▶ **TASK TO CARRY OUT**: Where the listing below has a line containing "focal_35mm: 279", output that line and all lines after it, verbatim, and no others.
/---
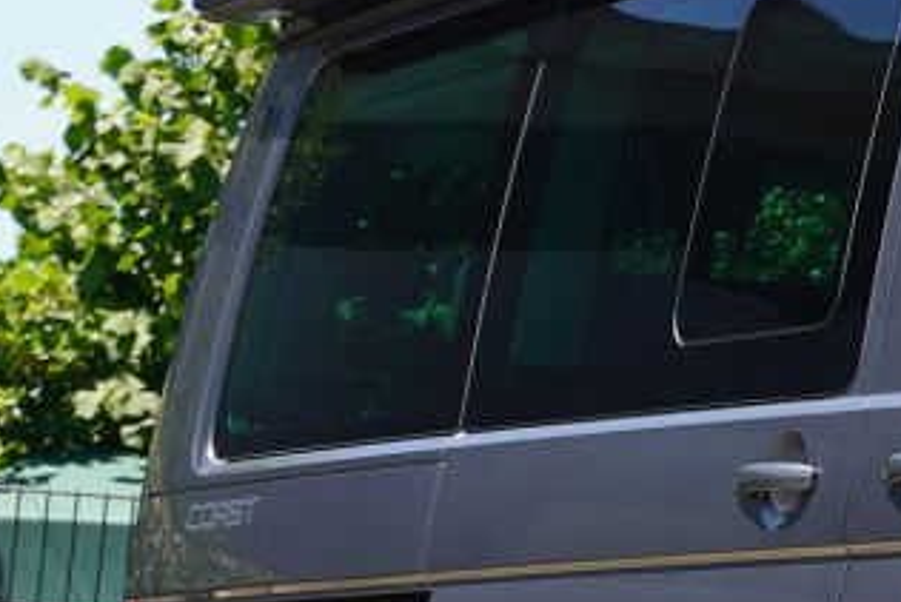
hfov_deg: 7.1
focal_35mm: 279
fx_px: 6973
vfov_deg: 4.9
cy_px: 285
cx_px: 1759
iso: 100
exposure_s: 1/160
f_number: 5
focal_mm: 55.1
\---
▶ **SOLVED EXERCISE**:
focal_35mm: 279
fx_px: 6973
vfov_deg: 4.9
cy_px: 285
cx_px: 1759
iso: 100
exposure_s: 1/160
f_number: 5
focal_mm: 55.1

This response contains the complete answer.